The vector package uses something called data families to have different in-memory representations for vectors of different types, without "letting go of the DRY" at all.
Here, Vector a is a data family: how a value of type Vector a "looks" in memory depends on a. So you'll notice a bunch of lines of the form
newtype instance Vector Int16 = MV_Int16 (P.Vector Int16)
Written using vectors, code like in your example is perfectly DRY; it would look like (this is untested code!) this:
combobulate :: Num a => IO (Vector a) -> IO (Vector a)
combobulate = do
as <- grabSomeIntegersFromNetwork
return (ints & V.map (*2) & V.filter (> 3) & V.map (-1))
The key is the data families: the types expose a simple, consistent API, hiding the actual guts of the memory representation from the user. The library author is free to perform whatever ugly/evil/unsafe manipulations she feels like behind the scenes on the internal representations, or not.
 Defining numeric operations on animals is left as an exercise to the careful reader.
The specialization example is the same as template specialization in C++.
> The specialization example is the same as template specialization in C++.
This sounds very interesting to me, because you're saying it's accomplished entirely in the type system: do you have an example or a reference you can point me to?
I'm guessing there's a type-level tag for an algorithm, and the compiler is told how to combine tags corresponding to a sequence of operations on vectors that looks a certain way. Something like do_the_thing<t, DotWith<Self>, HasFastNorm<t>> = do_the_thing<Norm<t>>? (just thinking aloud in pseudo-C++, nothing to see here, move along) In that case, it would be closer to something using a function on types, which Haskell has in the form of type families.
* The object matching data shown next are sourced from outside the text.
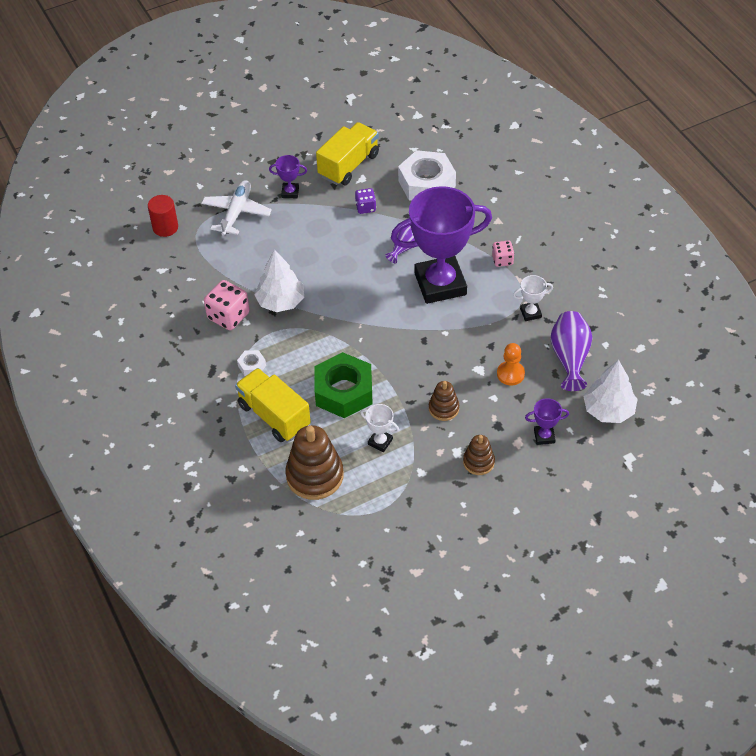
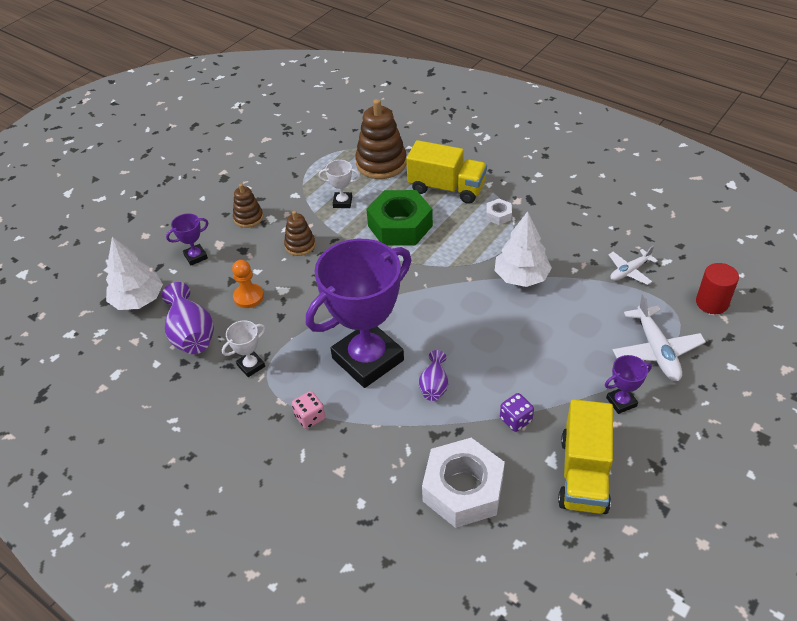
camera: 155 degrees right, 5 degrees down
(196, 273) = (629, 271): none -> white plane
(228, 316) = (558, 245): pink dice -> none

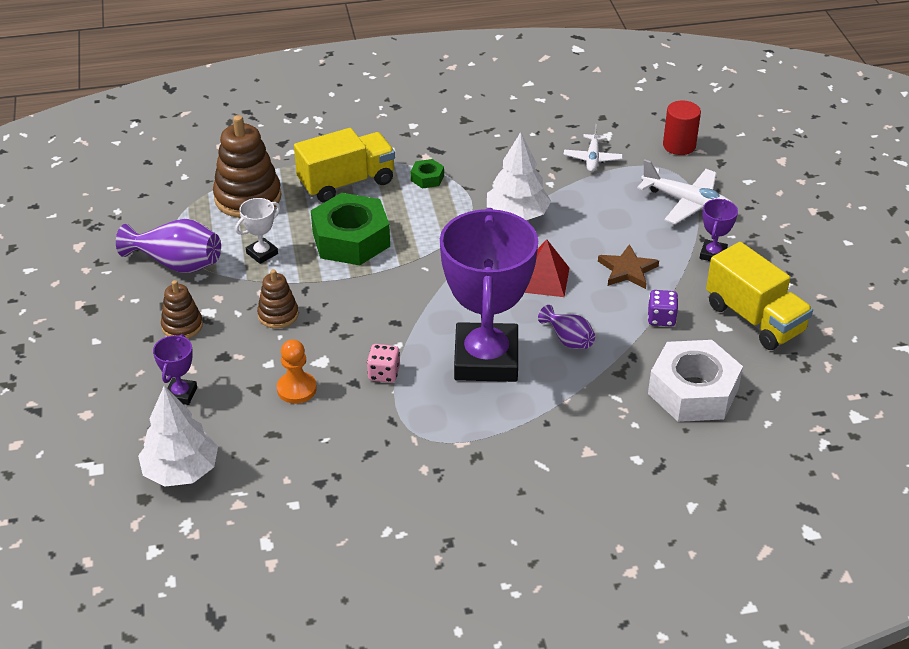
camera: 50 degrees left, 5 degrees down
(191, 334) = (290, 457): purple vase -> purple vase (177, 264)
(251, 366) = (391, 438): white trophy -> none
(310, 417) = (505, 435): pink dice -> pink dice (384, 373)
(476, 333) = (544, 279): none -> red pyramid
(498, 215) = (427, 178): white nut -> green nut
(541, 367) = (627, 270): none -> brown star

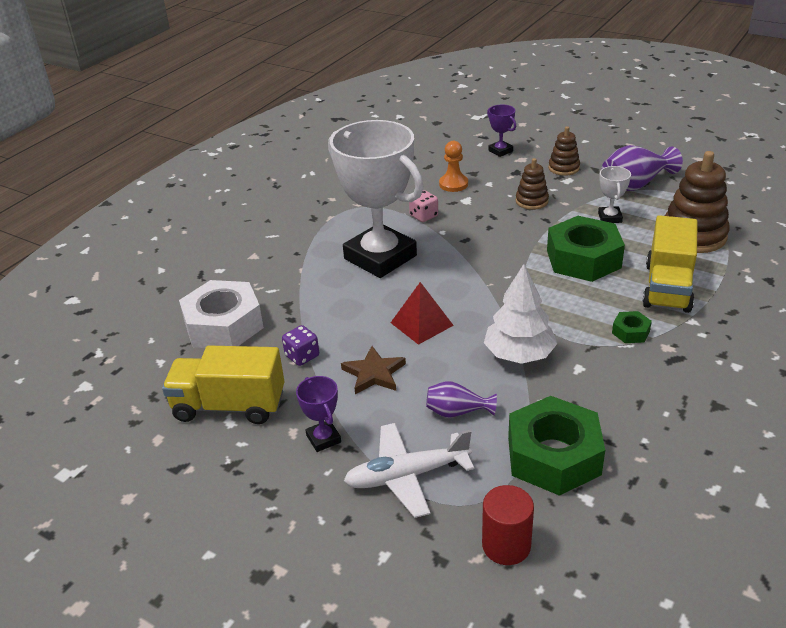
camera: 135 degrees right, 5 degrees down
(181, 471) = (440, 135): white tree -> none
(486, 359) = (380, 257): purple trophy -> white trophy
(568, 339) = (347, 300): purple vase -> purple vase (457, 412)
(592, 159) = (553, 456): white plane -> green nut

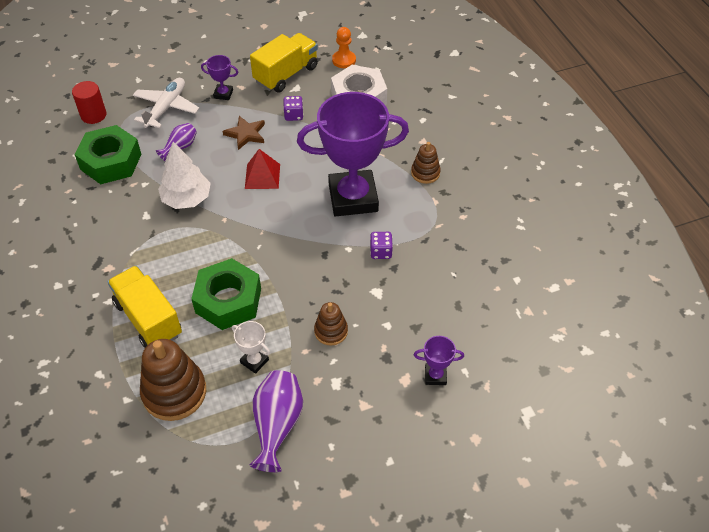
camera: 125 degrees right, 15 degrees up
(380, 257) = (353, 198): white trophy -> purple trophy
(424, 216) = (381, 252): pink dice -> purple dice
(453, 184) = (410, 301): orange pawn -> orange pawn (344, 60)
(563, 168) = (357, 397): brown stacking toy -> brown stacking toy (425, 173)
(630, 332) = (139, 262): green nut -> none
What you have towards the end of that post is actually something like
type family Vector a where
type instance Vector (Ptr a) = ...
type instance Vector a = ...
I still don't know how the linear algebra/Eigen examples might work, though.
I believe that the basic idea was that not all rewrites end up being equally fast ( a * b * c can be fused into ab * c, but maybe a * bc is faster). Trying all the combinations is an option in theory, but you get a combinatorial explosion so you normally dont get far in practice. Enter machine learning. I'm not sure how successful they were, but I imagine that the same sort of thing could be applied to SIMD.